- Zaporizke Location of Zaporizke within Ukraine Zaporizke Zaporizke (Ukraine)
- Coordinates: 47°51′12″N 36°31′55″E﻿ / ﻿47.85333°N 36.53194°E
- Country: Ukraine
- Oblast: Dnipropetrovsk Oblast
- Raion: Synelnykove Raion
- First settled: 1922

Area
- • Total: 0.08 km^{2} (0.031 sq mi)
- Elevation: 149 m (489 ft)

Population
- • Total: 103
- • Density: 1,287.5/km^{2} (3,335/sq mi)

= Zaporizke, Velykomykhailivka rural hromada, Synelnykove Raion, Dnipropetrovsk Oblast =

Zaporizke (Ukrainian: Запорізьке) is a village in the Synelnykove Raion of the Dnipropetrovsk Oblast. It has a population of 45 in 2025. The body of local self-government is Berezivske village council.

== Overview ==
=== Geography and topography ===
The village is located close to tripoint border of Dnipropetrovsk, Zaporizhzhia, and Donetsk Oblast. The terrain is mostly flat with minor hills. Close to the village are other small villages such as eastwardly located from Novomykolaivka and Kalynivske, south-west of Berezove and occidental from Novoheorhiivka. A small pond is found near the north portion of the settlement. The elevation is 149 meters.

=== History ===

==== Russian Empire ====
The village was part of the Ekaterinoslav Governorate.

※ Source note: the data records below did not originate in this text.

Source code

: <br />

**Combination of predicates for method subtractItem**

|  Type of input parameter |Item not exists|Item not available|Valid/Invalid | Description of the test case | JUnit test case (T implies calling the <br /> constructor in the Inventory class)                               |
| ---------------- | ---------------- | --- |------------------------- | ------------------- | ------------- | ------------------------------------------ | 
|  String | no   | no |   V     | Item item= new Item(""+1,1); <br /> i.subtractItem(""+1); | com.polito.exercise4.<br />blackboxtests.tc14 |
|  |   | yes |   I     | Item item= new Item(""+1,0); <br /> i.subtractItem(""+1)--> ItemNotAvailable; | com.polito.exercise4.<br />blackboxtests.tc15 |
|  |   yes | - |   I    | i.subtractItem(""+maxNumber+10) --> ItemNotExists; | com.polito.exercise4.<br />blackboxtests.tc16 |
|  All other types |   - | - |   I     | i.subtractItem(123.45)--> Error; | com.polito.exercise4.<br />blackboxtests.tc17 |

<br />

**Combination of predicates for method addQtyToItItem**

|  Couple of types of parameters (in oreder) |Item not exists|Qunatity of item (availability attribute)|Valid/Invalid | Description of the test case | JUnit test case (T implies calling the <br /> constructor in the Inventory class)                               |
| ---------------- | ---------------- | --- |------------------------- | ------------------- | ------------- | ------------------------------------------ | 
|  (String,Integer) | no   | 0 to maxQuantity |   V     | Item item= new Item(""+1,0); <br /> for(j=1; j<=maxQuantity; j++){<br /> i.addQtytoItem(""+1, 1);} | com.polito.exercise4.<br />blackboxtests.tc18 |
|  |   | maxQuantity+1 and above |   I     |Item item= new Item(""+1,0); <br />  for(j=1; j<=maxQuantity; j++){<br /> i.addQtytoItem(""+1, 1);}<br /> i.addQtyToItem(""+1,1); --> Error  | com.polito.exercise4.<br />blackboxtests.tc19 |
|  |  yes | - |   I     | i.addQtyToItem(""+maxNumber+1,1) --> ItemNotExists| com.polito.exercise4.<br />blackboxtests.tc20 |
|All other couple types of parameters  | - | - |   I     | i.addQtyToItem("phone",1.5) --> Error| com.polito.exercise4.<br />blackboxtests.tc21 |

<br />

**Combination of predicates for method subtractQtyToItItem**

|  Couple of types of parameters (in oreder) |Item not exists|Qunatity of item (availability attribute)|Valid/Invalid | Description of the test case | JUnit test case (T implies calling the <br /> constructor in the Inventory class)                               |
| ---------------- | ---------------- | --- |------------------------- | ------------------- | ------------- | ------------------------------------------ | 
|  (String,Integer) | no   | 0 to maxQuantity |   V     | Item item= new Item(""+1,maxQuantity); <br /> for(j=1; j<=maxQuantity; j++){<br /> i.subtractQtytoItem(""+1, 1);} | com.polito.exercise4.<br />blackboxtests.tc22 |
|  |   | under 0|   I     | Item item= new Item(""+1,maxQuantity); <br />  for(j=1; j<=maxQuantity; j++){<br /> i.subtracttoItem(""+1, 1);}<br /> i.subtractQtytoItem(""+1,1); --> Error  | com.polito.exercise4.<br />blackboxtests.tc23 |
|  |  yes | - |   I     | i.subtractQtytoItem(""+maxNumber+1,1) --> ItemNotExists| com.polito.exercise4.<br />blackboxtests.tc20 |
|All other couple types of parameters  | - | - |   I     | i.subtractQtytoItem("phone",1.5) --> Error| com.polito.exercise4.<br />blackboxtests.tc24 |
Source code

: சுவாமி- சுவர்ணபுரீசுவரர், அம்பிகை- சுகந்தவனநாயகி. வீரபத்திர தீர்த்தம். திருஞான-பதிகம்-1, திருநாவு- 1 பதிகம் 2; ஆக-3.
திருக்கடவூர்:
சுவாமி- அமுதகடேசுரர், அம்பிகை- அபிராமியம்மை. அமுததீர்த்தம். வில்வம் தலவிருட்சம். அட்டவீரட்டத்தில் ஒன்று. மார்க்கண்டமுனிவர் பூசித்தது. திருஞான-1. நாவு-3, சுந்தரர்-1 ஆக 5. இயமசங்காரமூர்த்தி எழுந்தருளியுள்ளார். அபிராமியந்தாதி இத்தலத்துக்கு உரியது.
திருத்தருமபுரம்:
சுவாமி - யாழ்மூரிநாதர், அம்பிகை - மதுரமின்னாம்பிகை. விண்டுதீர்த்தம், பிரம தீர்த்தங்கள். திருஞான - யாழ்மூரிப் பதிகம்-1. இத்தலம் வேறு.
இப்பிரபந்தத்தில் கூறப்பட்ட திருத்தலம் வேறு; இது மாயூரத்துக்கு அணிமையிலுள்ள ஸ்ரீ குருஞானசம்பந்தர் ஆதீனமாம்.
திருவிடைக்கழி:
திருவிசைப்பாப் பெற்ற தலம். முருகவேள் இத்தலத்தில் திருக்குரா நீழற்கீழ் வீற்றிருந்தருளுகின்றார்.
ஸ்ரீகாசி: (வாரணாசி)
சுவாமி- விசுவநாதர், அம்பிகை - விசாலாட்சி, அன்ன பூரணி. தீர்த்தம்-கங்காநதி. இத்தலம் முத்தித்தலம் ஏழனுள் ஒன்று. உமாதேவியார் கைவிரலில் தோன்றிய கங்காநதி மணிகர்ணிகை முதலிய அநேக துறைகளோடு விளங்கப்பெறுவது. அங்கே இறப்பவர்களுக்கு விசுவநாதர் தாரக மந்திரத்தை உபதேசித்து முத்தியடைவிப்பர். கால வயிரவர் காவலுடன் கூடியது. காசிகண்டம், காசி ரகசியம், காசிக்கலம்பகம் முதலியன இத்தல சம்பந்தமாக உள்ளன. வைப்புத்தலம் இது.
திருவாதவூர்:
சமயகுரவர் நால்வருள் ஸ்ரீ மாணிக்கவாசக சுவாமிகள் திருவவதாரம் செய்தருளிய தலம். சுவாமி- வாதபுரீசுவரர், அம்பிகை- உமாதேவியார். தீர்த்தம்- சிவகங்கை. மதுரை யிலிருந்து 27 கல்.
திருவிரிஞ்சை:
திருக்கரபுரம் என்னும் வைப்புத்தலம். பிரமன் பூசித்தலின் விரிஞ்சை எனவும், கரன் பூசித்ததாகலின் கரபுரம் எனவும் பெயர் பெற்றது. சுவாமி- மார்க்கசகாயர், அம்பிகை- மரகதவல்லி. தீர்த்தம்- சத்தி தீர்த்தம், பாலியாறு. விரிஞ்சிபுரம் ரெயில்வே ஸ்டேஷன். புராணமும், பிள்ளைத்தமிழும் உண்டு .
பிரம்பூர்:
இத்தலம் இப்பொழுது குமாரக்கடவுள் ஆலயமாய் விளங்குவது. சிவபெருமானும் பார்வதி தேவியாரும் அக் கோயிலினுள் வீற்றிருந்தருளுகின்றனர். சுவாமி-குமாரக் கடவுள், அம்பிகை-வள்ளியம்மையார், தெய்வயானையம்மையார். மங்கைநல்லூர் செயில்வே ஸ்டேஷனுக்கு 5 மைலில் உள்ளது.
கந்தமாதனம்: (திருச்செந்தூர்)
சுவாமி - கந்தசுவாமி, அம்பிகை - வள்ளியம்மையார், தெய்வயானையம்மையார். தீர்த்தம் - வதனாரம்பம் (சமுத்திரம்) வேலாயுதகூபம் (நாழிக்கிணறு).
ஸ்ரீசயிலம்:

==== Invasion of Ukraine ====
During the Russian invasion of Ukraine, clashes were reported near the radius of the village. Russian forces most likely managed to occupy the village, but withdrew after a short period of time.

The village is still regularly shelled.

According to Deepstatemap.live, Russian forces have occupied the village since at least 25 August 2025.